Enest Group Bhd, which debuted on the LEAP market of Bursa Malaysia this morning, is planning to export its bird nest products to Dubai and New Zealand in the near future.

The group, principally involved in the processing of raw bird nests into edible bird nests, currently exports to China, Australia, Singapore and Taiwan, besides catering to the Malaysian market.

Enest Group chief financial officer Christopher Tan Yew Leong noted there has been demand for bird nests from the Middle East.

Geographically, China contributes the most to revenue with a 91.11% contribution as at FY18. This is followed by Malaysia at 3.41%, Australia and Singapore at 3.13%, and Hong Kong at 2.35%.

Chief executive David Tan said the bird nest industry is considered a fresh one, and the group see more opportunities for export.

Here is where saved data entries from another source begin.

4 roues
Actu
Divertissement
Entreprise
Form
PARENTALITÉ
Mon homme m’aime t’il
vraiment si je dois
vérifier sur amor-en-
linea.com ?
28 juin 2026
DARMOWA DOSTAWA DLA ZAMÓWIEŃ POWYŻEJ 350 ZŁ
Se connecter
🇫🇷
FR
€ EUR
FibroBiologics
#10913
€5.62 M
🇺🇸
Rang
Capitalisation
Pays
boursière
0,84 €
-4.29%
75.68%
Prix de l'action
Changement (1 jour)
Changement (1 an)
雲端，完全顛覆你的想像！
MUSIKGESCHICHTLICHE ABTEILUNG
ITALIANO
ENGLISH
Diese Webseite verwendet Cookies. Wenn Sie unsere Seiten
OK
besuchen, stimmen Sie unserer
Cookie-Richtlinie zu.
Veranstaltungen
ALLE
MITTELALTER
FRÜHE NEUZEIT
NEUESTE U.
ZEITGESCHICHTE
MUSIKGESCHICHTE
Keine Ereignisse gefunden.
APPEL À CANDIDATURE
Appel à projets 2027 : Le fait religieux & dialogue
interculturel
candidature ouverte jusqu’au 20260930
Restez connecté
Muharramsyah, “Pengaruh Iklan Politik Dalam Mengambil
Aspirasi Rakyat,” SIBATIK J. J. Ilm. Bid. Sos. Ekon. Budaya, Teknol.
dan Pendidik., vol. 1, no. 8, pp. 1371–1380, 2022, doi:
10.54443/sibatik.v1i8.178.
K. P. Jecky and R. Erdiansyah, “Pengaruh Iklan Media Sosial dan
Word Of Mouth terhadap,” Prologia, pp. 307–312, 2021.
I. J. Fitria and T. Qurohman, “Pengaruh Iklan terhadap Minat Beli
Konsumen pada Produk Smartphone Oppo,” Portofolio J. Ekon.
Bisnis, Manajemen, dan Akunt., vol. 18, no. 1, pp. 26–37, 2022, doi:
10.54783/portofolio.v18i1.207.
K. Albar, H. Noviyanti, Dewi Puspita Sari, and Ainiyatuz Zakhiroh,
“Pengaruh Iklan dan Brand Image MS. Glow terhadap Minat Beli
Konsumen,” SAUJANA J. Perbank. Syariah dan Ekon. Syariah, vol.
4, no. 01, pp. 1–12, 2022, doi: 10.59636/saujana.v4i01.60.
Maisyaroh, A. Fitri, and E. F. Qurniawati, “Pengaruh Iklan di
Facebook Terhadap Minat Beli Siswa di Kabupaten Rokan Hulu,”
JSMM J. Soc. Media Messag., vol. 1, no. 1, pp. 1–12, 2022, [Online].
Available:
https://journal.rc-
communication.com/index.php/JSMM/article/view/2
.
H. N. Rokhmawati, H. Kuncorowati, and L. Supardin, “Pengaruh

“For China, they only issue 33 licences for Malaysian companies on export and two of them were given to us.

“Even with 33 licences we feel this is not enough to fulfil the demand in China so we are positive if they issue more, it will give us more opportunities,” David said in a press conference following the group’s initial public offering (IPO) debut earlier.

Earlier at the gong of the opening bell, the group’s shares opened at 9 sen with 60,000 shares traded, a 12.5% premium to the issue price of 8 sen.

The group’s IPO issued an excluded 50 million shares to sophisticated investors, representing 10.75% of the group’s enlarged share capital.

Upon listing, the group had a market capitalisation of RM37.2 million, based on a new enlarged share capital of 465 million.

It raised RM4 million from the exercise, 40% of which will be used for working capital, and the rest for research and development, capital and brand development expenditure, as well as listing expenses.